PROMPT A
Write out the extracted text from all of the page image entries below, line for line and unchanged, leaving the pictures out of your answer.

EXCERPTED PASSAGE
□ □ □ □ □

It is the case of the Applicant that the continuous execution and application of Section 24 of the Act by the Defendant is a continuous violation of the freedom of expression enshrined in the African Charter on Human and Peoples’ Rights, as well as the Respondent’s obligation under the ECOWAS Revised Treaty. The Applicant further argued that Section 24 of the Cybercrimes Act is unconstitutional as it contravenes the provision of Section 39 of the 1999 Constitution of the Federal Republic of Nigeria. That if this provision of the Act is not repealed or amended, it will completely undermine the rule of law in Nigeria.

The Applicant maintains that Section 24 of the Act contains the word “Offensive” without defining what may amount to offensive. That the degree or limits of what amounts to offensive was not specified thus makes the provision vague, and ambiguous in nature. Section 24 of the Act does not provide safeguards against law enforcement officers who rely on this vague provision of the law to freely exercise their discretionary power by arresting, accusing, prosecuting and/or convicting a person arbitrarily. It is the argument of the Applicant that the sanctions provided in Section 24 of the Act constitute a restriction on the right to freedom of expression that is not established by law, it does not pursue a legitimate objective and they are not necessary nor proportional. The Applicant cited case laws earlier pronounced by the ECOWAS court and other international courts to support its position.

In Conclusion, the Applicant prayed the court to declare that the Defendant’s action in applying the said Section of the Act to detain and arrest the Applicant, members and associates violates their right as provided in Article 9, Paragraphs 1 & 2 of the African Charter on Human and Peoples’ Rights as well as International Law. It further prayed the court to declare that the provisions of Section 24 of the Cybercrimes (Prohibition and Prevention, Etc.) Act 2015 violate Article 9, Paragraphs 1 & 2 of the African Charter on Human and Peoples’ Rights as well as International Law. The Applicant also prayed the Court to declare that the continued application of the said Section of the Act amounts to the Defendant failing to fulfill its obligations under the ECOWAS Revised Treaty and the African Charter on Human and People’s Right. It prayed the court to eliminate the provisions of Section 24 of the Cybercrimes (Prohibition, Prevention, Etc.) Act 2015 from its legislation. The Applicant finally prayed the Court to order a permanent injunction which prevents the Defendant from continuing to give effect to the provisions of the said Section of the Act.

On the other hand, the Defendant submitted that it never intimidated, harassed, jailed nor tortured any member of the press for exercising their freedom of expression within the law including the Applicant’s members, associates, and employees. That it never violated the freedom of expression of any citizen on the internet or anywhere as it always maintained the rule of law. The Defendant maintained that Section 24 of the Cybercrimes (Prohibition, Prevention, Etc.) Act 2015 has never been used as a tool to violate the freedom of expression and the press which is legally guaranteed under the rights of the African Charter on Human and Peoples’ Rights, the ECOWAS Revised treaty and the 1999 Constitution of the Federal Republic of Nigeria (As Amended). That the provisions in Section 24 of the Act deals with acts which the law considers illegal.

□ □ □ □ □

PROMPT B
Reproduce word for word the part of the text above on the challenge to Section 24 of the Cybercrimes Act, beginning at the words "It is the case" and stopping after "law in Nigeria.".

Page images and extracted text
□ □ □ □ □

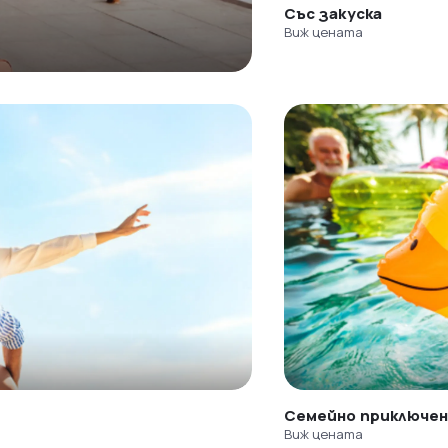
Със закуска
Виж цената
Семейно приключе
Виж цената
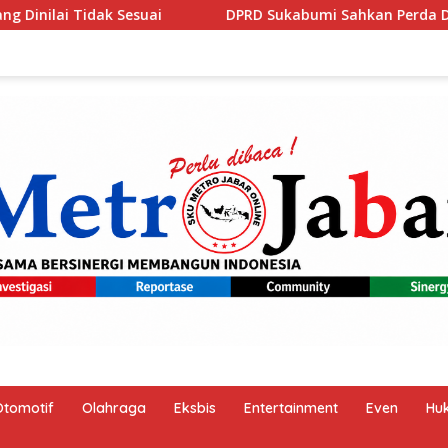
Sukabumi Sahkan Perda Disabilitas dan Sepakati Perubahan KU
Otomotif
Olahraga
Eksbis
Entertainment
Even
Hu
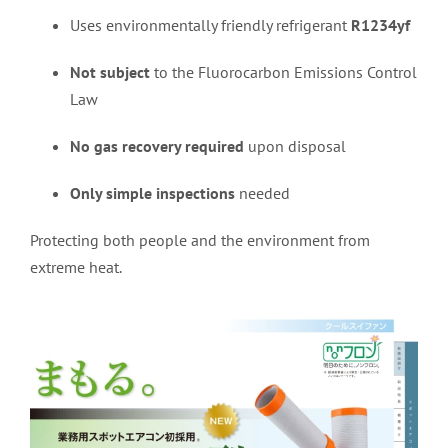
Uses environmentally friendly refrigerant
R1234yf
Not subject
to the Fluorocarbon Emissions Control
Law
No gas recovery required
upon disposal
Only simple inspections
needed
Protecting both people and the environment from
extreme heat.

□ □ □ □ □

EXERCISE RESPONSE A
Със закуска
Виж цената
Семейно приключе
Виж цената
Sukabumi Sahkan Perda Disabilitas dan Sepakati Perubahan KU
Otomotif
Olahraga
Eksbis
Entertainment
Even
Hu
Uses environmentally friendly refrigerant
R1234yf
Not subject
to the Fluorocarbon Emissions Control
Law
No gas recovery required
upon disposal
Only simple inspections
needed
Protecting both people and the environment from
extreme heat.

EXERCISE RESPONSE B
It is the case of the Applicant that the continuous execution and application of Section 24 of the Act by the Defendant is a continuous violation of the freedom of expression enshrined in the African Charter on Human and Peoples’ Rights, as well as the Respondent’s obligation under the ECOWAS Revised Treaty. The Applicant further argued that Section 24 of the Cybercrimes Act is unconstitutional as it contravenes the provision of Section 39 of the 1999 Constitution of the Federal Republic of Nigeria. That if this provision of the Act is not repealed or amended, it will completely undermine the rule of law in Nigeria.